- Born: 2 March 1979 (age 46) Valjevo, SFR Yugoslavia (Now Serbia)
- Education: Academic business school in Valjevo
- Occupations: Professional basketball player for KK Metalac Valjevo (until 1999); Manager in Krušik Valjevo (until 18 September 2019);
- Employer: Mladen Petković (until 18 September 2019)
- Known for: Leaking documents revealing corruption inside state-owned company Krušik Valjevo
- Mother: Miljana Obradović
- Awards: Honorary citizen of Šabac; City of Šabac's award in category of development of democratic values and respect for human rights and freedoms; The brave voice;

= Aleksandar Obradović (whistleblower) =

Serbian whistleblower (born 1979)

Aleksandar Obradović (born March 2, 1979) is a Serbian whistleblower who leaked documents which revealed corruption and fraud inside of a state-owned company Krušik Valjevo. He was arrested on 18 September 2019 on his workplace for charges of espionage and was transferred to central prison in Belgrade. His arrest triggered multiple protests across Serbia. On 14 October 2019 decision by Belgrade high court was made by which he was released from prison and sentenced to house arrest. After multiple protests and public pressure Obradović was released from house arrest on 18 December 2019. Investigation against him is still ongoing but there has been no indictment. French branch of Amnesty International called Obradović "Serbian Snowden" He is currently unemployed as his suspension from Krušik hasn't been lifted.

== Personal life ==

=== Family ===
Aleksandar Obradović was born on 2 March 1979 in Valjevo one year after his parents moved from Tutin. His father worked in factory Srbijanka and his mother got a job in Krušik Valjevo in 1980. Both of his parents finished universities. His mother graduated with the best grades, according to Obradović, his mother is a fantastic programmer and she gives him great support. His sister was born when he was five years old.

=== Education ===
He finished his first 8 years of education in elementary school „Žikica Jovanović Španac“ in Valjevo. He further pursued his education in economic high school and in Academic business school, in which he got his diploma.

=== Basketball career ===
At the age of 8 he developed a love for basketball, and begun training in basketball club Metalac. He became a captain of his generation which started making remarkable results on tournaments and he was always in top three scorers of the league. He became a professional player for Metalac but his displeasure with treatment of players by the club caused him to leave professional basketball at the young age of 20.

== Krušik arms scandal ==

=== Document revealing ===
In 2014 Mladen Petković, member of the ruling party, became a general manager of the factory.

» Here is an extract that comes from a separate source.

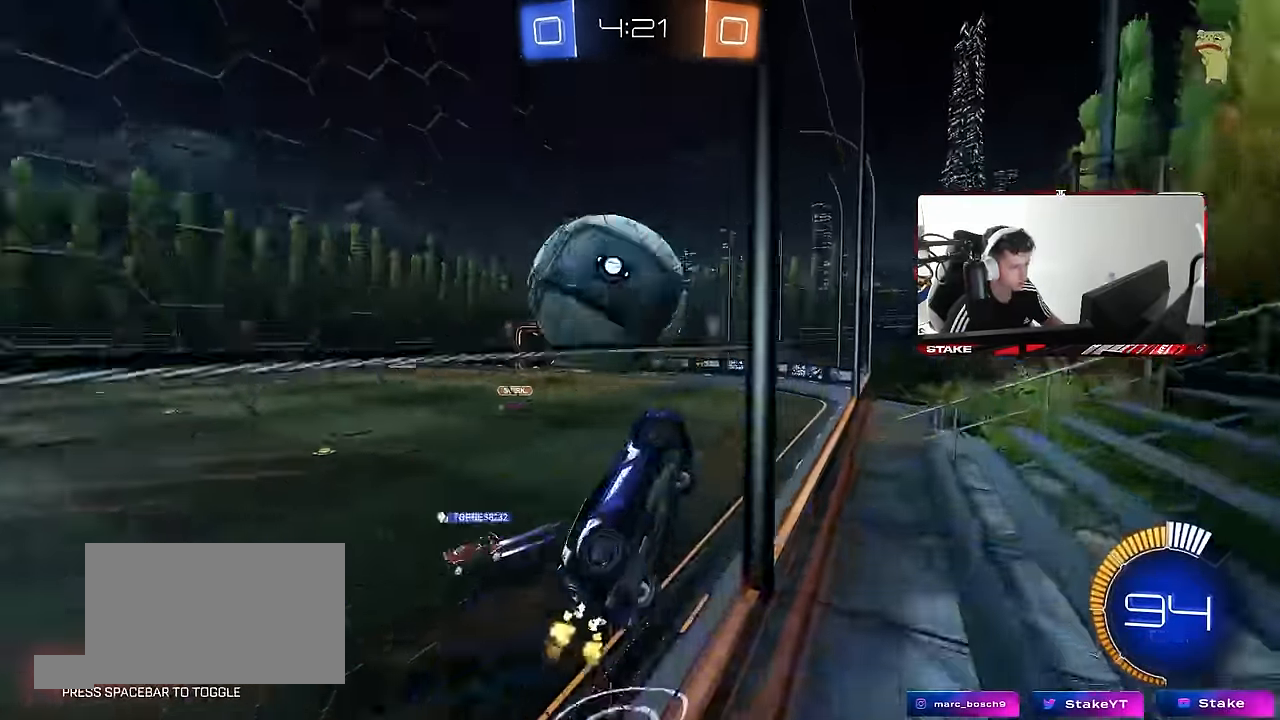
{"keys": [], "mouse": ["left", "right"], "events": [[50, "d", "up"], [134, "a", "down"], [184, "a", "up"], [234, "mouse_left", "down"], [234, "w", "up"], [267, "a", "down"], [267, "mouse_right", "down"], [317, "s", "down"], [417, "a", "up"], [417, "mouse_left", "up"], [417, "mouse_right", "up"], [417, "s", "up"], [467, "mouse_left", "down"], [467, "mouse_right", "down"]]}
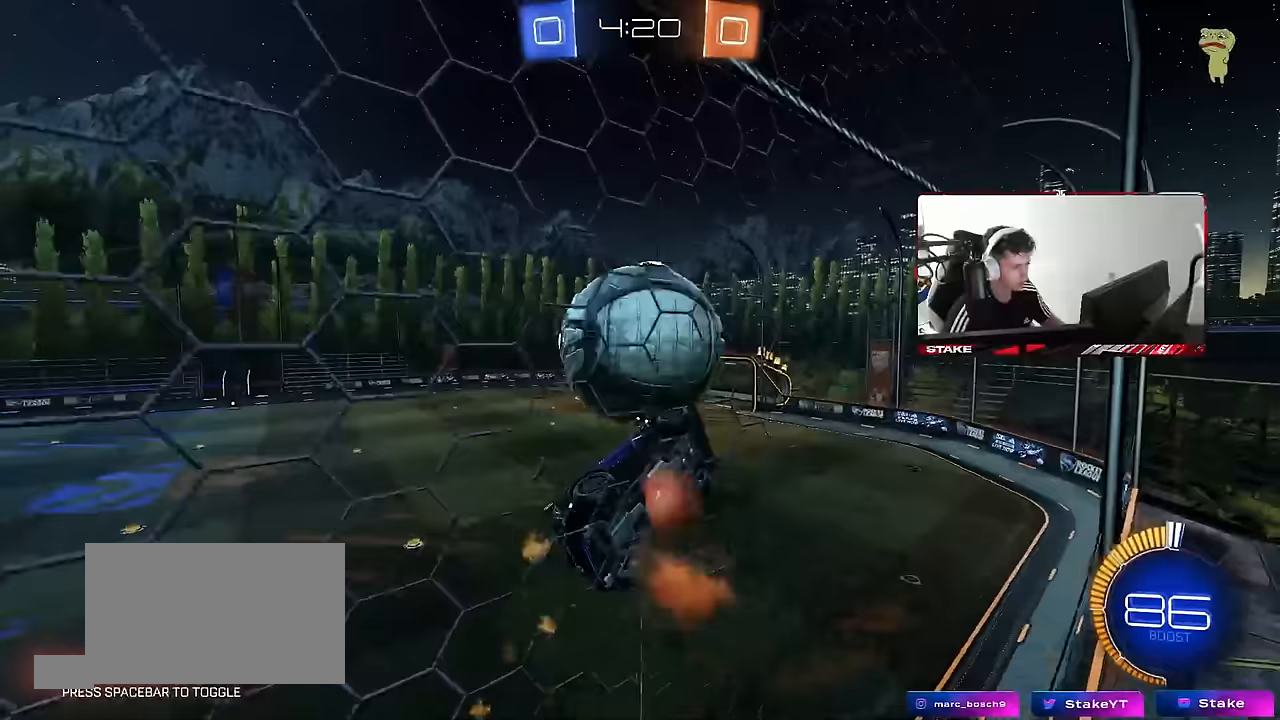
{"keys": ["a", "shift", "w"], "mouse": [], "events": [[100, "d", "down"], [100, "mouse_left", "up"], [100, "s", "down"], [150, "mouse_left", "down"], [200, "mouse_right", "up"], [250, "a", "down"], [283, "d", "up"], [283, "s", "up"], [283, "shift", "down"], [333, "mouse_left", "up"], [433, "w", "down"]]}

He often clashed with the staff of the factory and created what Obradović called "atmosphere of tension and fear". Since then Obradović began collecting examples of his mismanagement, once Obradović was promoted to a manager he discovered financial fraud. In 2017 company GIM which was represented by father of government politician Nebojša Stefanović bought arms from Krušik by a privileged price which according to Obradović was "unreasonably low, bordering on loss". After this deal GIM has grown from having an annual profit of few millions to over a billion. Obradović leaked sale documents to investigative journalist Dilyana Gaytandzhieva who discovered that weapons exported by GIM ended up in hands of ISIS fighters in Yemen. She called for Serbia to end arms sales to Saudi Arabia because those weapons finished in hands of terrorists, she got no response.

=== Arrest ===
At 3 PM on 18 September around 10 BIA agents came to the factory and arrested Obradović, after around 20 minutes he was handed over to officials from prosecution for high technology crime. They transferred him to a police station in Belgrade from where he was sent to central prison in Belgrade.

== Protests against his arrest ==

Protests demanding release were held in Valjevo, Novi Sad and Belgrade with tens of thousands people attending. Speakers of the protests called Obradović "hero of our time" and demanded that he is immediately released. Just two days after Obradović was moved from central prison to house arrest he gave a speech on a protest in Belgrade by telephone. He said that he doesn't see himself as a hero but just as an ordinary man who didn't want to see company that employs thousands collapse because of corruption.